Toward Multi-Session Personalized Conversation: A Large-Scale Dataset and Hierarchical Tree Framework for Implicit Reasoning

TL;DR

This paper tackles the problem of implicit reasoning in long-term personalized dialogue by introducing ImplexConv, a large-scale multi-session dataset with ~2,500 examples and ~100 sessions per example, and a hierarchical retrieval framework called TaciTree. ImplexConv embeds subtle opposed and supportive reasoning cues within persona-driven conversations to challenge retrieval-based and long-context models, while TaciTree organizes history into multi-level summaries to enable level-based, efficient retrieval of implicit knowledge. Empirical results show that TaciTree significantly improves retrieval accuracy and reduces token usage compared to MemoryBank and RAG baselines, particularly on the challenging ImplexConv dataset, highlighting the value of structured, hierarchical retrieval for long-range dependencies. The work advances practical capabilities for coherent, personalized AI assistants across many sessions and points to future avenues in adaptive retrieval and stronger reasoning models to handle nuanced implicit information.

Abstract

There has been a surge in the use of large language models (LLM) conversational agents to generate responses based on long-term history from multiple sessions. However, existing long-term open-domain dialogue datasets lack complex, real-world personalization and fail to capture implicit reasoning-where relevant information is embedded in subtle, syntactic, or semantically distant connections rather than explicit statements. In such cases, traditional retrieval methods fail to capture relevant context, and long-context modeling also becomes inefficient due to numerous complicated persona-related details. To address this gap, we introduce ImplexConv, a large-scale long-term dataset with 2,500 examples, each containing approximately 100 conversation sessions, designed to study implicit reasoning in personalized dialogues. Additionally, we propose TaciTree, a novel hierarchical tree framework that structures conversation history into multiple levels of summarization. Instead of brute-force searching all data, TaciTree enables an efficient, level-based retrieval process where models refine their search by progressively selecting relevant details.

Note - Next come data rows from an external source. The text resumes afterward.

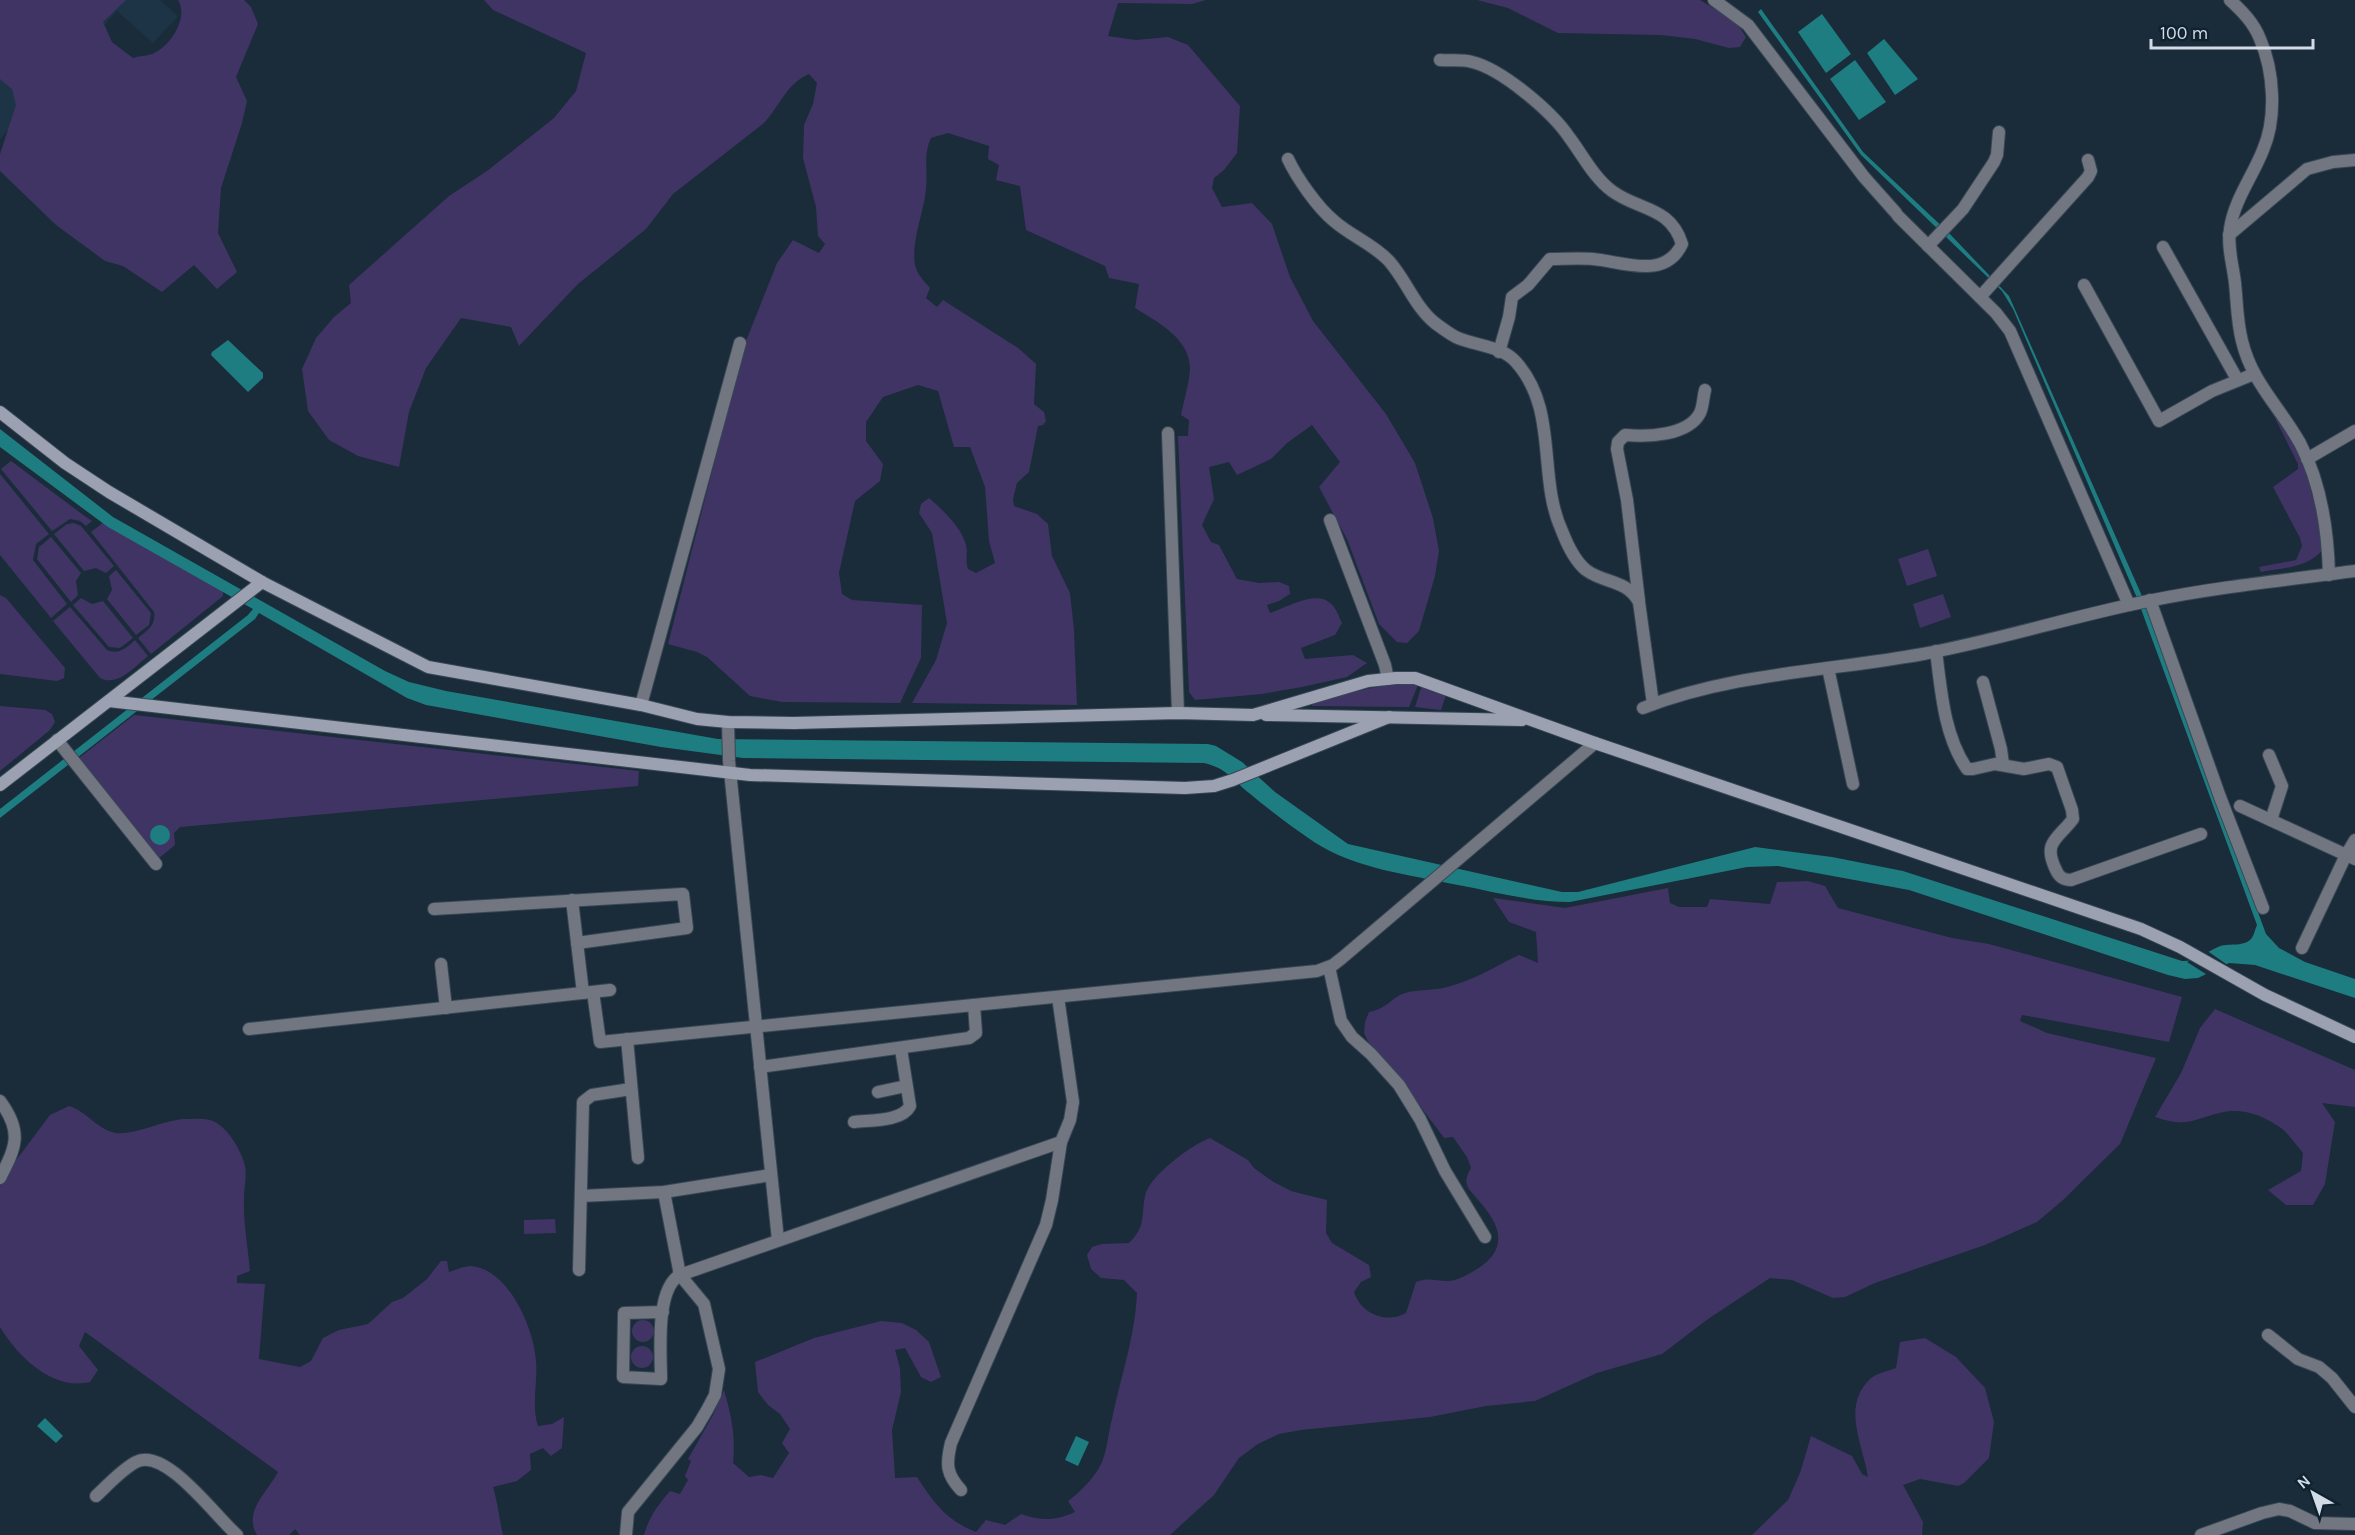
<svg xmlns="http://www.w3.org/2000/svg" width="2355" height="1535" viewBox="0 0 2355 1535" font-family="Karla,sans-serif">
	<rect width="100%" height="100%" fill="#1a2b39"/>
	<!-- built -->
	<polygon fill="#1d3447" points="0,0 160,0 178,16 153,43 117,11 0,139"/>
	<!-- green -->
	<g fill="#403465">
		<path d="M 0,0 L 126,0 L 103,22 L 112,42 L 133,58 C 139,56 146,56 152,54 C 170,47 189,18 178,0 L 244,0 L 251,7 L 258,24 L 236,77 L 247,101 L 242,123 L 221,188 L 218,233 L 237,272 L 217,289 L 194,265 L 162,292 L 123,266 L 105,261 L 56,225 L 0,171 L 0,154 L 16,105 L 12,89 L 0,79 Z"/>
		<path d="M 484,0 L 1206,0 L 1192,4 L 1118,3 L 1108,36 L 1136,40 L 1168,37 L 1188,45 L 1240,106 L 1237,153 L 1224,170 L 1214,178 L 1212,188 L 1222,207 L 1252,203 L 1272,224 L 1290,277 L 1313,321 L 1386,414 L 1415,463 L 1433,518 L 1439,551 L 1435,576 L 1419,631 L 1407,643 L 1397,642 L 1379,624 L 1347,539 L 1319,487 L 1340,462 L 1312,425 L 1287,443 L 1271,459 L 1237,475 L 1229,462 L 1209,467 L 1214,499 L 1202,525 L 1211,542 L 1219,545 L 1237,579 L 1259,583 L 1279,582 L 1289,586 L 1290,594 L 1279,601 L 1267,605 L 1270,613 C 1286,608 1315,590 1330,603 C 1336,607 1339,617 1342,623 L 1335,635 L 1301,648 L 1305,659 L 1353,655 L 1367,663 L 1347,677 L 1302,687 L 1262,694 L 1195,700 L 1189,692 L 1178,436 L 1188,436 L 1189,420 L 1181,415 C 1184,400 1189,384 1190,369 C 1190,338 1157,322 1135,308 L 1139,284 L 1109,278 L 1105,266 L 1026,230 L 1020,186 L 996,180 L 999,165 L 988,159 L 989,146 L 948,133 L 931,138 C 923,155 928,171 926,189 C 924,213 911,240 915,265 C 917,274 924,281 930,288 L 926,298 L 937,307 L 943,300 L 1018,348 L 1036,364 L 1034,404 L 1044,412 L 1046,421 L 1043,425 L 1038,426 L 1029,472 L 1017,483 L 1013,499 L 1014,506 L 1037,514 L 1048,524 L 1052,556 L 1070,593 L 1074,630 L 1077,705 L 912,703 L 936,660 L 947,623 L 932,533 L 919,513 L 921,504 L 929,498 C 942,509 962,528 966,545 C 968,553 965,560 968,569 L 976,573 L 995,563 L 989,541 L 985,487 L 970,447 L 954,447 L 938,391 L 918,385 L 883,397 L 866,422 L 866,441 L 883,464 L 880,481 L 855,501 L 839,573 L 842,594 L 852,600 L 922,605 L 921,658 L 900,703 L 782,702 L 750,696 L 707,657 L 697,652 L 668,644 L 744,346 L 777,263 L 793,240 L 819,253 L 825,244 L 818,236 L 816,207 L 803,158 L 804,125 L 813,104 L 817,83 L 809,74 C 786,84 780,106 764,123 L 673,194 L 646,229 L 578,284 L 519,346 L 511,327 L 461,318 L 426,368 L 409,412 L 399,467 L 358,456 L 329,440 L 308,411 L 302,369 L 316,338 L 334,317 L 351,303 L 349,285 L 449,196 L 487,171 L 554,118 L 576,91 L 586,53 L 493,10 Z"/>
		<polygon points="1477,0 1700,0 1732,20 1740,28 1746,37 1740,47 1729,48 1695,39 1661,35 1558,33 1508,8"/>
		<path d="M 2272,412 L 2275,412 C 2306,454 2314,498 2323,549 C 2309,568 2282,568 2261,572 L 2259,567 L 2296,560 L 2302,546 L 2300,538 L 2273,487 L 2298,469 L 2298,464 Z"/>
		<polygon points="11,461 86,517 92,521 86,526 80,521 70,519 52,531 1,469"/>
		<polygon points="0,474 49,534 36,544 33,560 67,604 51,618 0,555"/>
		<path d="M 104,522 L 223,591 L 223,596 L 151,654 L 138,638 C 148,630 156,625 154,612 L 91,532 Z"/>
		<polygon points="74,523 81,526 114,566 106,573 96,568 84,571 54,534 67,524"/>
		<polygon points="51,537 81,573 76,581 78,595 71,602 37,559 39,547"/>
		<polygon points="1928,549 1937,576 1907,586 1898,559"/>
		<polygon points="116,570 151,613 149,625 136,635 107,599 112,590 109,576"/>
		<polygon points="1943,594 1951,617 1920,628 1913,604"/>
		<polygon points="0,595 6,598 65,668 64,678 57,681 0,674"/>
		<polygon points="81,598 92,604 103,601 133,638 120,648 109,647 73,605"/>
		<path d="M 70,607 L 107,650 C 119,655 126,648 135,640 L 148,656 C 134,667 118,687 100,678 L 53,621 Z"/>
		<path d="M 1415,683 L 1418,685 L 1409,707 L 1312,706 L 1313,704 C 1346,693 1379,684 1415,683 Z"/>
		<polygon points="1422,685 1446,695 1441,710 1415,707"/>
		<polygon points="0,706 45,710 52,714 55,722 50,730 0,771"/>
		<polygon points="134,715 639,771 638,786 180,827 174,833 175,845 158,859 79,758"/>
		<path d="M 1808,881 L 1825,886 L 1838,908 L 1952,938 L 1989,944 L 2182,997 L 2169,1042 L 2022,1015 L 2020,1021 L 2047,1033 L 2156,1058 L 2120,1144 L 2063,1200 L 2037,1222 L 1985,1245 L 1875,1283 L 1845,1297 L 1833,1298 L 1792,1280 L 1770,1278 L 1708,1319 L 1662,1354 L 1597,1373 L 1535,1401 L 1486,1406 L 1430,1417 L 1301,1430 L 1279,1434 L 1258,1444 L 1239,1458 L 1214,1495 L 1170,1535 L 644,1535 C 649,1517 658,1505 670,1491 L 680,1494 L 688,1480 L 685,1476 L 691,1461 L 688,1459 L 713,1415 L 724,1390 C 731,1414 736,1437 733,1463 L 749,1477 L 761,1475 L 773,1478 L 789,1453 L 782,1443 L 790,1429 L 780,1414 L 768,1405 L 758,1392 L 755,1362 L 814,1338 L 881,1321 L 902,1323 L 916,1330 L 929,1342 L 941,1377 L 931,1382 L 921,1377 L 905,1348 L 895,1350 L 900,1368 L 901,1392 L 892,1430 L 895,1478 L 917,1477 C 934,1503 946,1520 976,1532 L 986,1520 L 1005,1525 L 1021,1514 C 1041,1521 1056,1521 1075,1512 L 1068,1501 C 1080,1492 1091,1481 1099,1468 C 1107,1455 1108,1433 1112,1419 C 1121,1376 1135,1337 1137,1293 L 1124,1280 L 1101,1278 L 1091,1269 L 1087,1255 L 1092,1247 L 1102,1244 L 1129,1243 C 1146,1226 1141,1217 1145,1196 C 1148,1177 1192,1144 1210,1138 L 1248,1160 L 1254,1168 L 1272,1181 L 1291,1191 L 1327,1200 L 1326,1233 L 1332,1243 L 1369,1265 L 1371,1277 L 1361,1282 L 1354,1292 C 1361,1314 1386,1324 1406,1313 L 1416,1282 C 1429,1277 1435,1281 1447,1281 C 1458,1281 1469,1274 1477,1269 C 1510,1248 1500,1224 1478,1200 C 1475,1195 1469,1191 1467,1185 C 1465,1178 1468,1174 1471,1168 L 1467,1157 L 1453,1137 L 1444,1138 L 1392,1068 L 1369,1043 L 1364,1033 L 1365,1022 L 1369,1012 C 1389,1008 1390,998 1405,993 C 1418,989 1433,991 1447,987 C 1472,981 1496,966 1519,955 L 1538,963 L 1536,932 L 1509,922 L 1493,898 L 1565,908 L 1668,888 L 1670,903 L 1679,907 L 1707,907 L 1710,899 L 1770,904 L 1777,882 Z"/>
		<path d="M 2215,1009 L 2355,1070 L 2355,1107 L 2322,1103 L 2335,1122 L 2325,1184 L 2313,1205 L 2286,1205 L 2268,1190 L 2301,1171 L 2303,1153 C 2296,1145 2289,1134 2281,1128 C 2263,1115 2241,1107 2219,1113 C 2190,1121 2185,1127 2155,1117 L 2181,1073 L 2200,1028 Z"/>
		<path d="M 69,1106 C 86,1111 98,1130 116,1133 C 135,1135 162,1121 183,1119 C 192,1119 202,1118 210,1120 C 226,1124 242,1151 245,1166 C 247,1177 244,1187 244,1198 C 243,1222 248,1247 250,1271 L 237,1276 L 237,1283 L 265,1284 L 259,1359 L 300,1367 L 311,1361 L 323,1338 L 339,1330 L 368,1324 L 392,1302 L 403,1298 L 427,1279 L 441,1261 L 447,1261 L 449,1272 C 456,1270 464,1266 471,1266 C 509,1269 534,1329 536,1361 C 538,1383 531,1405 538,1426 L 552,1424 L 564,1417 L 562,1448 L 551,1456 L 543,1448 L 530,1454 L 531,1470 L 517,1481 L 493,1487 C 498,1503 499,1518 503,1535 L 300,1535 L 295,1529 L 289,1535 L 257,1535 C 243,1511 267,1493 278,1472 L 85,1332 L 79,1346 L 98,1370 L 90,1382 C 53,1391 18,1357 0,1327 L 0,1186 L 8,1171 L 50,1115 Z"/>
		<polygon points="555,1219 556,1233 524,1234 524,1220"/>
		<circle cx="643" cy="1331" r="11"/>
		<path d="M 1925,1338 L 1956,1357 L 1985,1388 L 1994,1422 L 1989,1458 L 1964,1483 L 1958,1486 L 1920,1479 L 1903,1485 L 1923,1522 L 1922,1535 L 1752,1535 L 1788,1500 L 1800,1473 L 1811,1436 L 1852,1456 L 1862,1474 L 1868,1477 C 1863,1444 1841,1407 1870,1379 C 1876,1373 1889,1371 1896,1368 L 1900,1342 Z"/>
		<circle cx="642" cy="1357" r="11"/>
	</g>
	<!-- water -->
	<g fill="#1d7d81">
		<path d="M 1761,9 L 1863,152 L 1949,233 L 2009,296 L 2142,596 L 2266,934 L 2279,948 L 2305,962 L 2355,979 L 2355,998 L 2255,965 L 2229,963 L 2198,978 L 2185,979 L 2168,975 L 1909,890 L 1778,866 L 1747,867 L 1570,902 C 1532,902 1495,892 1458,885 C 1410,875 1356,869 1314,842 C 1292,827 1269,810 1249,793 C 1232,779 1226,768 1204,763 L 743,758 L 661,747 L 426,705 L 407,698 L 259,613 L 255,619 L 0,818 L 0,809 L 248,615 L 253,609 L 108,527 L 0,447 L 0,429 L 113,517 L 385,671 L 409,682 L 446,691 L 718,739 L 1208,744 L 1216,746 L 1242,762 L 1275,792 L 1348,844 L 1562,892 L 1578,892 L 1755,847 L 1832,857 L 1903,871 L 2182,961 C 2195,962 2206,952 2218,947 C 2228,942 2242,948 2251,939 C 2254,936 2255,929 2257,925 L 2137,598 L 2013,309 L 2002,291 L 1861,155 L 1758,12 Z"/>
		<polygon points="1822,14 1851,54 1826,73 1798,32"/>
		<polygon points="1884,39 1918,79 1895,95 1867,53"/>
		<polygon points="1855,60 1886,102 1859,120 1830,79"/>
		<polygon points="228,340 263,373 263,378 248,392 211,355 212,352"/>
		<circle cx="160" cy="835" r="10"/>
		<polygon points="45,1418 63,1436 56,1443 37,1426"/>
		<polygon points="1076,1436 1089,1442 1078,1466 1065,1460"/>
	</g>
	<!-- pier -->
	<polygon fill="#1a2b39" points="2206,950 2229,966 2209,976 2187,962"/>
	<g fill="none" stroke-linecap="round" stroke-linejoin="round">
		<defs>
			<g id="street">
				<polyline points="1714,0 1748,25 1864,177 1896,213"/>
				<path d="M 2230,0 C 2242,11 2254,23 2260,39 C 2274,71 2277,118 2263,150 C 2253,176 2234,200 2230,229 C 2227,247 2233,265 2235,283 C 2237,302 2237,322 2242,341 C 2252,383 2280,407 2300,443 C 2321,483 2328,530 2329,575"/>
				<path d="M 1440,60 C 1450,61 1462,59 1472,62 C 1502,69 1552,112 1569,137 C 1582,154 1594,178 1612,191 C 1639,211 1670,206 1682,244 C 1665,280 1625,262 1593,259 C 1579,258 1564,259 1550,259 L 1528,285 L 1512,297 L 1509,317 L 1499,352"/>
				<path d="M 1288,159 C 1297,178 1317,207 1334,221 C 1351,236 1373,244 1389,261 C 1406,280 1415,307 1435,323 C 1442,328 1451,335 1458,338 C 1477,346 1502,346 1516,362 C 1559,410 1537,477 1562,531 C 1567,544 1575,561 1586,570 C 1605,584 1626,579 1639,602 L 1653,704"/>
				<polyline points="1898,216 1996,313 2010,331 2129,605"/>
				<polyline points="2229,235 2307,169 2333,162 2355,160"/>
				<polyline points="1928,246 1963,209 1994,162 1997,155 1999,132"/>
				<polyline points="2163,247 2237,379"/>
				<polyline points="2084,285 2159,421 2212,391 2254,374"/>
				<polyline points="1980,297 2088,177 2091,171 2088,160"/>
				<polyline points="1168,433 1178,713"/>
				<polyline points="2307,459 2355,431"/>
				<polyline points="1330,520 1385,665 1388,679"/>
				<polyline points="2150,600 2220,797 2263,908"/>
				<path d="M 1639,601 L 1627,500 L 1617,449 L 1618,442 L 1625,435 C 1647,437 1688,436 1700,413 C 1703,407 1703,398 1705,390"/>
				<path d="M 1936,651 C 1941,690 1944,736 1967,769 L 1973,769 L 1995,764 L 2024,769 L 2049,764 L 2057,767 L 2072,810 L 2073,819 C 2058,839 2042,842 2056,870 C 2059,877 2063,880 2071,880 L 2201,834"/>
				<polyline points="1828,668 1853,784"/>
				<polyline points="1983,682 2001,749 2003,764"/>
				<polyline points="641,705 740,343"/>
				<path d="M 1643,708 C 1732,673 1830,671 1923,654 C 1999,640 2073,616 2148,601 C 2217,587 2286,580 2355,571"/>
				<polyline points="728,722 729,761 778,1240"/>
				<polyline points="57,740 156,864"/>
				<polyline points="2269,755 2282,786 2271,820"/>
				<polyline points="2240,806 2355,859"/>
				<polyline points="572,900 583,993"/>
				<polyline points="434,909 683,894 687,928 577,943"/>
				<polyline points="2302,948 2346,855 2355,840"/>
				<polyline points="441,964 446,1008"/>
				<polyline points="1329,967 1341,1021 1352,1037 1371,1054 1399,1085 1420,1119 1445,1171 1485,1237"/>
				<polyline points="593,992 600,1042 1317,971 1333,965 1342,958 1595,743"/>
				<polyline points="249,1029 610,990"/>
				<polyline points="627,1039 638,1158"/>
				<polyline points="760,1067 969,1038 976,1033 974,1005"/>
				<polyline points="878,1092 906,1086"/>
				<path d="M 0,1101 C 23,1132 16,1147 0,1178"/>
				<path d="M 854,1122 C 869,1120 902,1122 910,1106 L 901,1049"/>
				<polyline points="581,1196 664,1192 771,1175"/>
				<polyline points="579,1270 583,1102 592,1095 631,1089"/>
				<path d="M 663,1312 L 624,1313 L 623,1377 L 661,1379 C 661,1353 655,1289 680,1275 L 1061,1142"/>
				<polyline points="2268,1335 2298,1359 2319,1367 2332,1378 2355,1407"/>
				<path d="M 961,1490 C 946,1474 946,1464 951,1443 L 1046,1225 L 1052,1200 L 1061,1142 L 1070,1120 L 1073,1102 L 1058,997"/>
				<path d="M 96,1496 C 108,1485 121,1470 136,1462 C 165,1446 216,1517 237,1535"/>
				<polyline points="626,1535 628,1512 697,1427 707,1410 715,1395 719,1369 704,1304 680,1275 664,1192"/>
				<polyline points="2201,1535 2262,1513 2279,1509 2290,1511 2315,1523 2355,1524"/>
			</g>
			<g id="secondary">
				<polyline points="0,412 65,463 109,492 262,582 428,667 641,705 697,719 728,722 794,723 1178,713 1253,715 1368,681 1396,678 1415,678 1595,743 2141,929 2180,947 2265,995 2355,1037"/>
				<polyline points="109,701 750,775 1185,788 1214,786 1233,780 1389,717"/>
				<polyline points="1266,715 1522,720"/>
				<polyline points="0,785 262,582"/>
			</g>
		</defs>
		<!-- street casing -->
		<use href="#street" stroke="#374755" stroke-width="14"/>
		<!-- secondary casing -->
		<use href="#secondary" stroke="#374755" stroke-width="14"/>
		<!-- street -->
		<use href="#street" stroke="#727680" stroke-width="12"/>
		<!-- secondary -->
		<use href="#secondary" stroke="#9ca1b1" stroke-width="12"/>
	</g>
	<!-- north arrow -->
	<g transform="translate(2313 1493) rotate(320)" stroke="#10212f" stroke-width="4.5" paint-order="stroke">
	<path d="M0-4.5L10 22L0 15L-10 22Z" fill="#d1dce6"/>
	<text y="-9" font-size="16" font-weight="bold" text-anchor="middle" fill="#d1dce6">N</text>
	</g>
	<!-- scale -->
	<path d="M2151 39v9h162v-9" fill="none" stroke="#d1dce6" stroke-width="3"/>
	<text x="2160" y="39" font-size="18" fill="#d1dce6" stroke="#10212f" stroke-width="4.5" paint-order="stroke">100 m</text>
</svg>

Our experiments demonstrate that TaciTree significantly improves the ability of LLMs to reason over long-term conversations with implicit contextual dependencies.

Paper Structure

This paper contains 33 sections, 5 equations, 4 figures, 6 tables.

Figures (4)

  • Figure 1: An example from ImplexConv illustrating opposed (left) and supportive (right) implicit reasoning. The orange block is the user query, the red blocks are implicit scenarios with low semantic similarity to the query, and the blue blocks are noisy but lexically related conversations that obscure the correct response.
  • Figure 2: Overview of TaciTree framework. TaciTree organizes long-term conversational history into a hierarchical structure, clustering related facts to enable efficient retrieval of implicit reasoning. By leveraging LLMs to refine relevant information while discarding unrelated details, the framework reduces search space and improves retrieval efficiency.
  • Figure 3: Distribution of implicitness scores across datasets, where Supp. and Opp. represent the supportive and opposed cases of ImplexConv, respectively.
  • Figure 4: Response accuracy (blue) and retrieved token size (orange) across different frameworks and datasets.